Hard costs are the tangible labor and materials, including foundation, framing, roofing, windows, plumbing, electrical, HVAC, finishes, site work, and mechanical systems. They differ from soft costs like design, engineering, permits, surveys, and legal fees. Lenders typically fund hard costs through a draw schedule tied to inspections and title updates, releasing money as work is completed. Your hard cost budget informs the as completed appraised value and loan to value ratio, which influence approval, down payment, and pricing. It also shapes contingency needs and interest reserve sizing. Accurate bids and solid scope reduce change orders that delay draws during construction.

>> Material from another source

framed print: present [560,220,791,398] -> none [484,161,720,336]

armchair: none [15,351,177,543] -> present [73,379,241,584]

Use builder incentives, seller contributions, or lender paid credits to offset fees. We will target the right line items and avoid credits that raise your rate.
Find Closing Cost Credits

Frequently Asked Questions About Construction Loan Closing Costs

What Are Construction Loan Closing Costs And Why Do They Matter?

They are the upfront, itemized charges to open your construction loan and secure the lien. Expect origination, appraisal and project review, title, escrow and recording, inspection and draw fees, plus prepaid for interest, taxes, and insurance. They set your cash to close and can affect your rate. Your Loan Estimate and Closing Disclosure list each item.

What Should You Expect On Construction Loan Closing Day?

Verify ID, review your Closing Disclosure, and sign the note, mortgage or deed of trust, and construction documents. Confirm how inspections and draws will work. Title records the lien. The builder is paid only when draw conditions are met. You receive the Closing Disclosure at least three business days before signing.